Articles

We Only Play Offense

Written by Chris Harper | Feb 3, 2025 12:33:20 PM

My simple definition of manhood: Manhood is the collapse of childish narcissism as the boy learns to love God and others more than himself.

Thirty-five years ago, anthropologist David D. Gilmore published Manhood in the Making: Cultural Concepts of Masculinity, a cross-cultural study of manliness around the world. He found that almost all societies throughout history had a concept of 'real' or 'true' manhood, which was held in esteem as a valuable and indispensable ideal.

Men as valuable and indispensable.

Every day, I thank God for making me a man. I tell Him, "I love being a man." My manhood is valuable and indispensable.

In all of the cultures Gilmore studied, manhood had to be earned and proved. Hence the old saying, "We are born boys, but we become men."

How did one prove his manhood? Three universal characteristics: provide for others, protect others, and procreate [make others].

Manhood was exemplified by being other-focused.

In our modern moment, however, all three characteristics are less celebrated and, for most young men, they are out of reach.
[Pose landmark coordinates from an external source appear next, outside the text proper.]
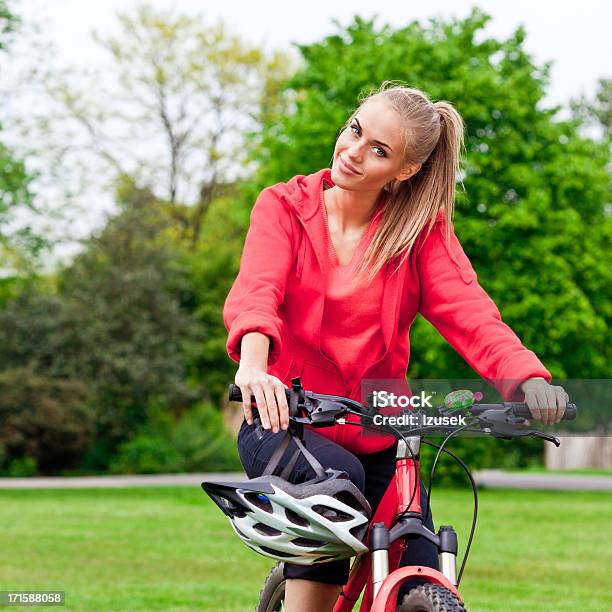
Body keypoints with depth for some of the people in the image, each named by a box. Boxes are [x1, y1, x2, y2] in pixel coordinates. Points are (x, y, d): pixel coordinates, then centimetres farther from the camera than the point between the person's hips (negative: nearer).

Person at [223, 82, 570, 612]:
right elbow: (256, 290, -22)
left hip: (378, 442, 2)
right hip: (284, 426, -2)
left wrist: (528, 377, -37)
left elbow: (469, 311, -17)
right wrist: (253, 366, -44)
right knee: (336, 477, -35)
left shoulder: (423, 230, 0)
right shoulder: (284, 207, -3)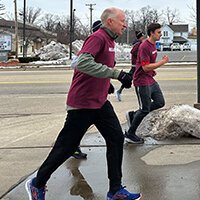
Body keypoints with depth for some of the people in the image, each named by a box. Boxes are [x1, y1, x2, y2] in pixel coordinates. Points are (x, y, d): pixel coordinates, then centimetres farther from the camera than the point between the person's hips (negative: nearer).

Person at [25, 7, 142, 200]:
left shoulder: (108, 40, 13)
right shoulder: (97, 37, -17)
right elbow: (82, 63, -32)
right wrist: (117, 74, -32)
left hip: (100, 102, 9)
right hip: (82, 103, -9)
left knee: (116, 138, 3)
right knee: (67, 146, 0)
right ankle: (37, 184, 18)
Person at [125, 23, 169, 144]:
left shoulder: (153, 45, 11)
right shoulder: (144, 47, -20)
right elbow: (145, 67, -24)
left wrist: (152, 70, 12)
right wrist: (162, 62, -20)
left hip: (151, 81, 10)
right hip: (142, 82, -10)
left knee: (160, 103, 10)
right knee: (145, 109, -3)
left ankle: (133, 115, 18)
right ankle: (130, 134, 11)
Noah Smith observes, "15 years ago, the internet was an escape from the real world. Now, the real world is an escape from the internet." Today, young men disappear into online forums, they waste their best years playing video games, and they settle for contrived sex and intimacy through pornography and AI relationships. They have no one to provide for, no one to protect, and no one to make love to... They have lost the idea of manhood, and their loneliness and despair suggest how painful this loss has been.

Brothers, we must change the trajectory for the next generation of men. This change must come from the bottom up—from everyday men who notice the hopelessness plaguing the next generation of men and do something about it. And I own this. 90% of this, if not 95%, is on me—it is on us older men. We have left a generation(s) of men to figure it out on their own. We gave them a weight and responsibility that we never trained them to carry.
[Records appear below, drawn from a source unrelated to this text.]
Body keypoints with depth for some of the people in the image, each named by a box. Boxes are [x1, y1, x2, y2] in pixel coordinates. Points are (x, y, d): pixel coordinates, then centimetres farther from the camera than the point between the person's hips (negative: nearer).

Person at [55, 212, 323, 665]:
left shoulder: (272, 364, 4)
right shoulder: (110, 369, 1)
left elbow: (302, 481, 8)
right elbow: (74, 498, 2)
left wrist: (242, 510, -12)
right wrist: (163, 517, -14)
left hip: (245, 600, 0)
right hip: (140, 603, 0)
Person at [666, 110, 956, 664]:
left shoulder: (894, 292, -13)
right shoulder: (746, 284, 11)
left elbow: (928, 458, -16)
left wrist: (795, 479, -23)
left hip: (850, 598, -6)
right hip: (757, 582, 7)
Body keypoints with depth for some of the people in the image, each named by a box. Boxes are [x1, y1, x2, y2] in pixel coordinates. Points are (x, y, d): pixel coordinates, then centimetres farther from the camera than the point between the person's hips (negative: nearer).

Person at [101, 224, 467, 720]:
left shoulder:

The problem has long warranted investment and attention. And I have not invested enough, nor am I attentive enough. I own that. A critical feature of Gilmore's findings was that boys must be ushered into manhood and masculinity by other [older] men. This is the missing link today.

Biological fathers. Spiritual fathers. Fathers wanted. Fathers needed.

Think about this... If you grow up in a single-parent household, attend a typical public school, get typical medical attention, and attend a typical evangelical church, there's a good chance you will not encounter a male figure of authority until middle school or later. Not your doctor, not your teachers. No one else around you. How do you think that affects a young man?

Boys need men in order to thrive.

Brothers, it starts with us. Manhood is the collapse of childish narcissism as the boy learns to love God and others more than himself. Let's teach the next generation how to provide. How to protect. How to build a legacy and lineage far surpassing their time on earth. Let's teach young men to love God and others more than themselves.

Building strong boys is easier than repairing broken men.

No more defense. As my friend Barry says, "We only play offense."